# SUPPLIED DATA:
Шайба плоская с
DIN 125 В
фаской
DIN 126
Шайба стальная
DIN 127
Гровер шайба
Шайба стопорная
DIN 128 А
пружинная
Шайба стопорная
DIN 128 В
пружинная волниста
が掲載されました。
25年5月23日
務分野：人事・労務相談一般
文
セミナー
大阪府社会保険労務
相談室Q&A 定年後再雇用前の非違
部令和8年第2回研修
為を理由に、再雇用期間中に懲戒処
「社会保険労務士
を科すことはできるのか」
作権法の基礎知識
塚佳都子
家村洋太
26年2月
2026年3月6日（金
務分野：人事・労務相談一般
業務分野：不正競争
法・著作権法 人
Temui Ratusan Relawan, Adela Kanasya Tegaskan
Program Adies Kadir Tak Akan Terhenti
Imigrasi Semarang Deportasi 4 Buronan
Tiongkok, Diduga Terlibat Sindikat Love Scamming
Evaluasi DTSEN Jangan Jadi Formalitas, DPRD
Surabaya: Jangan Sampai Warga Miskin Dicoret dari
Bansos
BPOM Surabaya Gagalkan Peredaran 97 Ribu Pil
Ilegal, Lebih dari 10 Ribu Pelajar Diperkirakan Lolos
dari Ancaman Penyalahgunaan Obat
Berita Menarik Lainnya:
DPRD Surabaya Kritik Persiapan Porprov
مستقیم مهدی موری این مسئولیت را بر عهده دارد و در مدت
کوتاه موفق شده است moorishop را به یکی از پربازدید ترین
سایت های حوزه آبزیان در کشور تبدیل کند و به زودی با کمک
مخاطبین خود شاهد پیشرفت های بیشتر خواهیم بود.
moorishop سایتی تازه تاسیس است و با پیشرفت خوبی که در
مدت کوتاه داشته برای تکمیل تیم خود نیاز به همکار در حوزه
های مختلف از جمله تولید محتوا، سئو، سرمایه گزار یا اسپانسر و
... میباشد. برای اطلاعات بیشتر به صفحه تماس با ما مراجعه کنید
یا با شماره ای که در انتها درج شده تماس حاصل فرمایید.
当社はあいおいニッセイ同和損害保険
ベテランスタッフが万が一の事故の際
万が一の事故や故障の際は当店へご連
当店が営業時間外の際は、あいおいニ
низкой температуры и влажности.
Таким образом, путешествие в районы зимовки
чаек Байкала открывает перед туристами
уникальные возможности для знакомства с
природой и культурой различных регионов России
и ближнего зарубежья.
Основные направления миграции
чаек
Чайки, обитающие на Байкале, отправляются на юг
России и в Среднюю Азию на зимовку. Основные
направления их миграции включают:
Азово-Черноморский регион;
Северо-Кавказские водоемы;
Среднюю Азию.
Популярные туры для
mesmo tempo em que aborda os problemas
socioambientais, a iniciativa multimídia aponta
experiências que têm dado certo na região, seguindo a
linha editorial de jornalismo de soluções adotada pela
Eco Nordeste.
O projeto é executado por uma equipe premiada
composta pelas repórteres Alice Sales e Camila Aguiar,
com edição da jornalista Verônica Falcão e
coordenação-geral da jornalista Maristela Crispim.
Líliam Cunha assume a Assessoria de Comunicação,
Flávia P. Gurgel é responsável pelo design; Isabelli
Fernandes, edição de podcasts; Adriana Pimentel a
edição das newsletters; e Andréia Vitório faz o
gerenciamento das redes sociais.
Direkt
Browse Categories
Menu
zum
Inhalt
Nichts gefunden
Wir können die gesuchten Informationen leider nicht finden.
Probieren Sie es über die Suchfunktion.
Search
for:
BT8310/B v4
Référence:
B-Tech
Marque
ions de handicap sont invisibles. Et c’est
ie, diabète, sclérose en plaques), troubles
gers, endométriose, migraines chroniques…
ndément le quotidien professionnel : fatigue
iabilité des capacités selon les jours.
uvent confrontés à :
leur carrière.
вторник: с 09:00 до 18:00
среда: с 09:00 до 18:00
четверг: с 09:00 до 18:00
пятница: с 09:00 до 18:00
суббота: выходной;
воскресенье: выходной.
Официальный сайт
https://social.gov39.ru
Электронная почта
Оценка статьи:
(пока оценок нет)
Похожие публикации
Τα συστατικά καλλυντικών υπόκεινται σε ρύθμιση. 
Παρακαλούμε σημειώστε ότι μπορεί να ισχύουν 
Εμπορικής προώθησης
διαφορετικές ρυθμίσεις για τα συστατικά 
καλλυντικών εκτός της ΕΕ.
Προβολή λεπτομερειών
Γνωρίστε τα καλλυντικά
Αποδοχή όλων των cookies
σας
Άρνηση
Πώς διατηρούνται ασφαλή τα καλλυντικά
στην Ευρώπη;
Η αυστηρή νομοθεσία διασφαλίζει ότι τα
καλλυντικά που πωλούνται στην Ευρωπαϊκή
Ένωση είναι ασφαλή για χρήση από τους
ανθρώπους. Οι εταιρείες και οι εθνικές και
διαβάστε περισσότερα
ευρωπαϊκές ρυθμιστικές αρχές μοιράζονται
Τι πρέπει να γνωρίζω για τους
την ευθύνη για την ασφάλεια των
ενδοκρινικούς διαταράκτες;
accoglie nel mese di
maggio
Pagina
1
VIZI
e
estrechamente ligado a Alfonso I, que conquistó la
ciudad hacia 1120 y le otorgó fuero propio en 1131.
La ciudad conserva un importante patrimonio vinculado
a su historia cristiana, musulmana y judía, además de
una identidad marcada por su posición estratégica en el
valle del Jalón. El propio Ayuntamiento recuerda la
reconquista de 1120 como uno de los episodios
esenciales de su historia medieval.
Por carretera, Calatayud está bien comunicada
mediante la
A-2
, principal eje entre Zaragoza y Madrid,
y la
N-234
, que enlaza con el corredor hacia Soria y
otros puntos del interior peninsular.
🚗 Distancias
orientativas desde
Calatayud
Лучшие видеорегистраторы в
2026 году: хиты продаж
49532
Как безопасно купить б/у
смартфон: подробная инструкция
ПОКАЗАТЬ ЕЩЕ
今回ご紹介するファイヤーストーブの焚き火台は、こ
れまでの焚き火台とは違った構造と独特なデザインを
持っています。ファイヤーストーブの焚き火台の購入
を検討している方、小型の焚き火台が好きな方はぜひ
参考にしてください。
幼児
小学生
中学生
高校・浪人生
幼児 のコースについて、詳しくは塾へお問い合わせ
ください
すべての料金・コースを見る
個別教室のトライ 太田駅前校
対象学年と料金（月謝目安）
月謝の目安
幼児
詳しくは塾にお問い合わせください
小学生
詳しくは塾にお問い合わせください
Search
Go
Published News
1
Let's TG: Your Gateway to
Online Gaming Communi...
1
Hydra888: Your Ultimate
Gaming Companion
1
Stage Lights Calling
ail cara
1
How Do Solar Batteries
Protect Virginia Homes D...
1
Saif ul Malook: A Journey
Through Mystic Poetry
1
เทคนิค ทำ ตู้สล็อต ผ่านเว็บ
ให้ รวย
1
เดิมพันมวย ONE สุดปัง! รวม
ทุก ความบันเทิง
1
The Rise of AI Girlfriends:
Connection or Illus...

# TASK ITEM:
All lines above that hold the string "направления" should be copied.

# ANSWER AREA:
Основные направления миграции
направления их миграции включают:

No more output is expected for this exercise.